WORK ORDER
Return all lines in the material below that contain "moveTo".

START RECORDS SHOWN

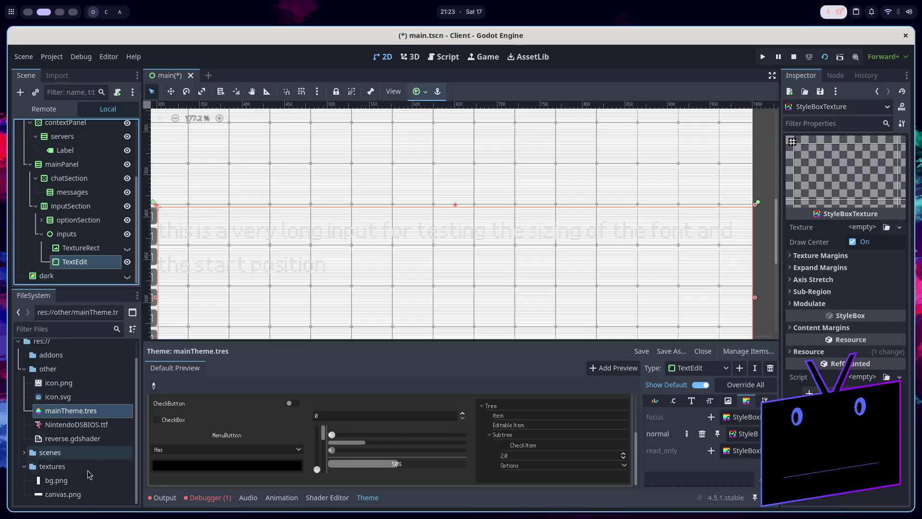
pyautogui.click(77, 498)
pyautogui.moveTo(72, 497)
pyautogui.mouseDown()
pyautogui.moveTo(120, 495)
pyautogui.moveTo(769, 308)
pyautogui.moveTo(864, 227)
pyautogui.mouseUp()
pyautogui.scroll(-5, 378, 174)
pyautogui.scroll(4, 374, 174)
pyautogui.scroll(4, 213, 213)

END RECORDS SHOWN

RESPONSE AREA
pyautogui.moveTo(72, 497)
pyautogui.moveTo(120, 495)
pyautogui.moveTo(769, 308)
pyautogui.moveTo(864, 227)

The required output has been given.